(Problem details)
In the letter to the Prime Minister, who is credited with the quotation?

(Excerpt to read)
Right Honourable Justin Trudeau
Office of the Prime Minister
Ottawa Canada K1A 0A2
Mr Christopher Bek
602, 1133 Eighth Avenue SW
Calgary AB Canada T2P 1J7
Christopher.Bek@gmail.com
The Theory of One
Existentialism Now
The Bernoulli Model
PhilosophyMagazine.com
RiskServices.com
21 March 2022
Dear Prime Minister Justin Trudeau,
Subject—Thank You
Quotation—Modern man wants neither God nor Christ—for what he desires is simply the authority of the Church. He wants the physical security of bread, the spiritual security of dogma, and the so-called proof of the existence of miracles. To follow God irrespective of the consequences presents too great a risk. The Church offers up a lighter burden. It serves, selects and explains the truth, forgives sins and bestows upon man the happiness of children. Yet the price is high. Man must surrender his freedom of thought and, indeed, he willingly does so. He no longer serves God as God demands of him, but only as the Church tells him so. God’s mysteries and miracles are henceforth monopolized and administered by the Church. —William Hubben.

(Data extract)

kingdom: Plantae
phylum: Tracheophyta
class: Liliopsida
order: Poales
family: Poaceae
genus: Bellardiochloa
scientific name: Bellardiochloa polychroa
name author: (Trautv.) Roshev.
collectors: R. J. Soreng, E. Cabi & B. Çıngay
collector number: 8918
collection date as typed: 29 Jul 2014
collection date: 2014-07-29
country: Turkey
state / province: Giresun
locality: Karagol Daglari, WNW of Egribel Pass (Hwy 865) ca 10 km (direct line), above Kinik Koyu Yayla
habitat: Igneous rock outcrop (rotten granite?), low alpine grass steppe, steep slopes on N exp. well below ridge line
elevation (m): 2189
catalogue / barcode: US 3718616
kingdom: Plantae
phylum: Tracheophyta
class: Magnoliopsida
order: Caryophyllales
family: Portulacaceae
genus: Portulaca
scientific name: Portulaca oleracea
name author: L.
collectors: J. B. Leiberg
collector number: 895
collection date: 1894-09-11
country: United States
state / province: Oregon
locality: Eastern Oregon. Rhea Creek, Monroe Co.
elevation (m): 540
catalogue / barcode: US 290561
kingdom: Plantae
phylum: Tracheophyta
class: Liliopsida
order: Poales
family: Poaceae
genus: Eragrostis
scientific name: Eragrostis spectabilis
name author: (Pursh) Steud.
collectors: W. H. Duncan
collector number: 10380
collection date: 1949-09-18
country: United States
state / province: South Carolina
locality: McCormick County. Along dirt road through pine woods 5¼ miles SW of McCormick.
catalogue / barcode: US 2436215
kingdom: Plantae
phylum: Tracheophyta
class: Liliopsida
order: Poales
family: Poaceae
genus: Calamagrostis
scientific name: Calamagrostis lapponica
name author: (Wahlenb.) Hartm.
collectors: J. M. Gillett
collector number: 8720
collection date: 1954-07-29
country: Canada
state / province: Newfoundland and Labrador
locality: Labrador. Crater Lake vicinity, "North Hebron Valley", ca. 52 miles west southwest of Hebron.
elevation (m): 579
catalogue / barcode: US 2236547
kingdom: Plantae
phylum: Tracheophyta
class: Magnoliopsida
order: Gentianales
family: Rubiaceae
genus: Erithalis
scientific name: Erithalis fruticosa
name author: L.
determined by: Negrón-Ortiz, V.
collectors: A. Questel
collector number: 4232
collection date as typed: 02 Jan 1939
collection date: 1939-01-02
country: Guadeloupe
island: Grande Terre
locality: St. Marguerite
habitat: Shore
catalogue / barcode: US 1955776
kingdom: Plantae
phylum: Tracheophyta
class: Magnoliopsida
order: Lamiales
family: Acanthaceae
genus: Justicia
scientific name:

(Solution)
William Hubben